A simple piece of code gets deployed in Tomcat 6.14 - Tomcat 7.0.50 (with java 1.6.30 & java 1.6.32) as a webapp to read-in the compressed file and run an xml parser on it and it takes nearly 30 minutes to parse out fully on a 4-core i5 2.5Ghz processor laptop (nothing in this entire process is parallelized for any kind of optimization reasons). This has been checked and confirmed with explicitly putting the xerces binaries (2.6 and 2.11) to allow xerces to take control of the entire parsing AND even on java default's parsing implementation which is very much the same as seen in xerces.
During multiple execution below code in xerces has been identified as potential hotspot (via multiple profiling tools) choking up entirely and is happening due to somewhat bad nested looping in the code with significantly larger value indexes (potentially in MB's) and also gets aligned with the comment.

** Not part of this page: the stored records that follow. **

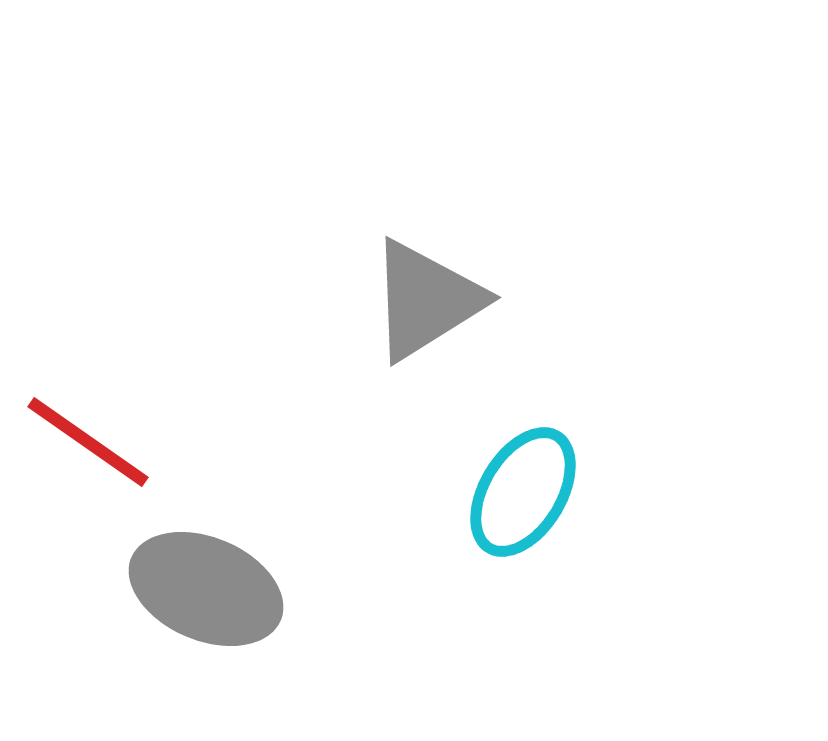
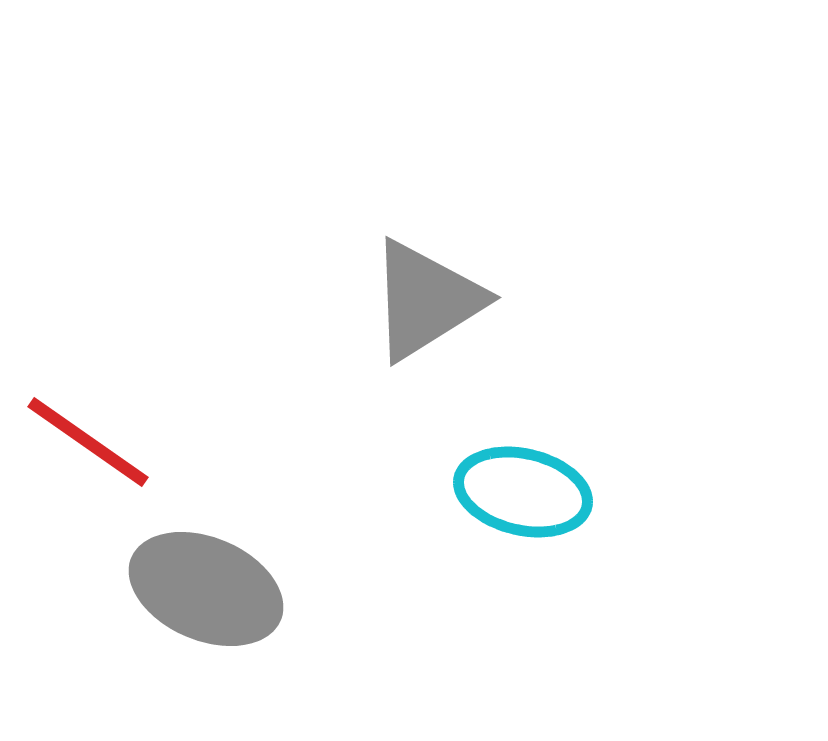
cyan ellipse: rotated 72 degrees clockwise
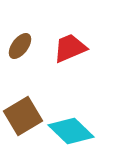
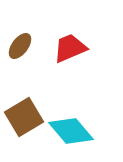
brown square: moved 1 px right, 1 px down
cyan diamond: rotated 6 degrees clockwise
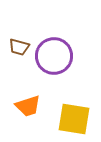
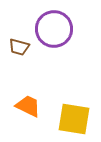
purple circle: moved 27 px up
orange trapezoid: rotated 136 degrees counterclockwise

// REVISIT: we can improve performance by using hash codes, instead of
// traversing global vector that could be quite large.

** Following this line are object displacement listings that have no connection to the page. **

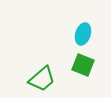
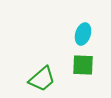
green square: rotated 20 degrees counterclockwise
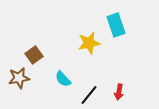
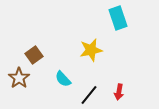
cyan rectangle: moved 2 px right, 7 px up
yellow star: moved 2 px right, 7 px down
brown star: rotated 25 degrees counterclockwise
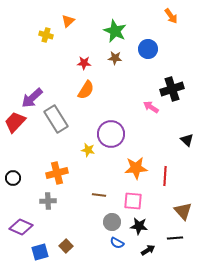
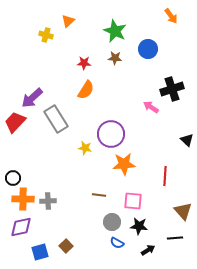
yellow star: moved 3 px left, 2 px up
orange star: moved 12 px left, 4 px up
orange cross: moved 34 px left, 26 px down; rotated 15 degrees clockwise
purple diamond: rotated 35 degrees counterclockwise
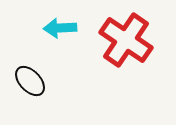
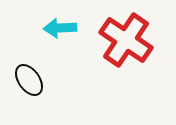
black ellipse: moved 1 px left, 1 px up; rotated 8 degrees clockwise
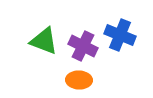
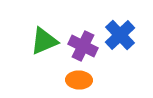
blue cross: rotated 24 degrees clockwise
green triangle: rotated 44 degrees counterclockwise
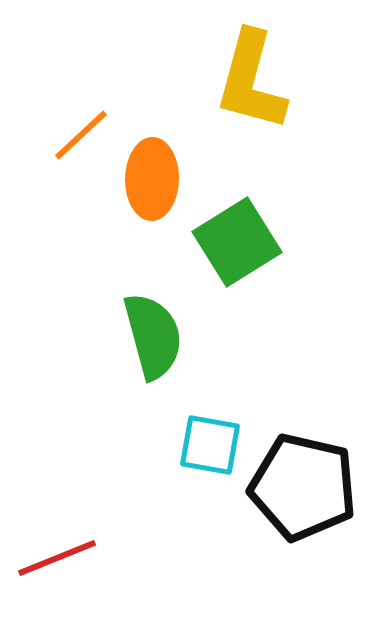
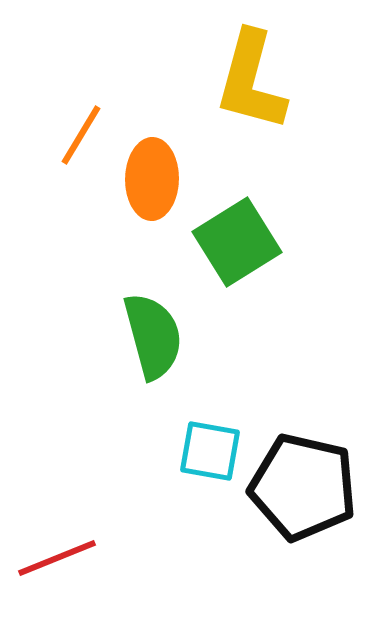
orange line: rotated 16 degrees counterclockwise
cyan square: moved 6 px down
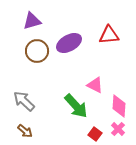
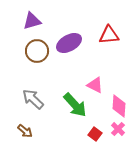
gray arrow: moved 9 px right, 2 px up
green arrow: moved 1 px left, 1 px up
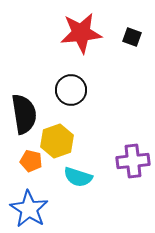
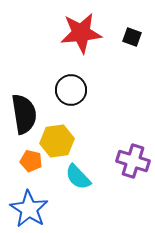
yellow hexagon: rotated 12 degrees clockwise
purple cross: rotated 24 degrees clockwise
cyan semicircle: rotated 28 degrees clockwise
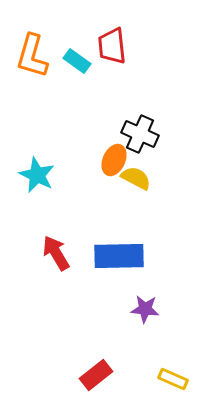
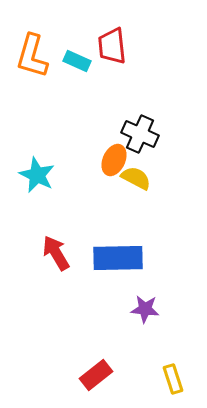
cyan rectangle: rotated 12 degrees counterclockwise
blue rectangle: moved 1 px left, 2 px down
yellow rectangle: rotated 48 degrees clockwise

[NOTE] Interestingly the same piece of code runs perfectly (with both jdk and xerces implementation) within a minute via Eclipse and even on the very plain \" java -classpath ... ParserTest \" without any significant JVM hotspot indications which makes a matter of worry on whether Tomcat internally is doing something during the entire parsing???
As of now I am able to run it within a minute inside Tomcat also, binary pairs can be used as a drop-in replacement for people facing such problem.
[ATTENTION] On a different angle with the existing xerces binaries if the application attempts to re-process the xmls, even in a different thread, then it severly impacts the execution of other operational threads, thus the entire webapp appears to start freezing randomly, and strangely takes even much higher time to do the parsing (close to 2x time) even with enough memory allocation. I am not sure whether the issue will persist with other other application servers like glassfish or jetty OR it's purely binded to Tomcat.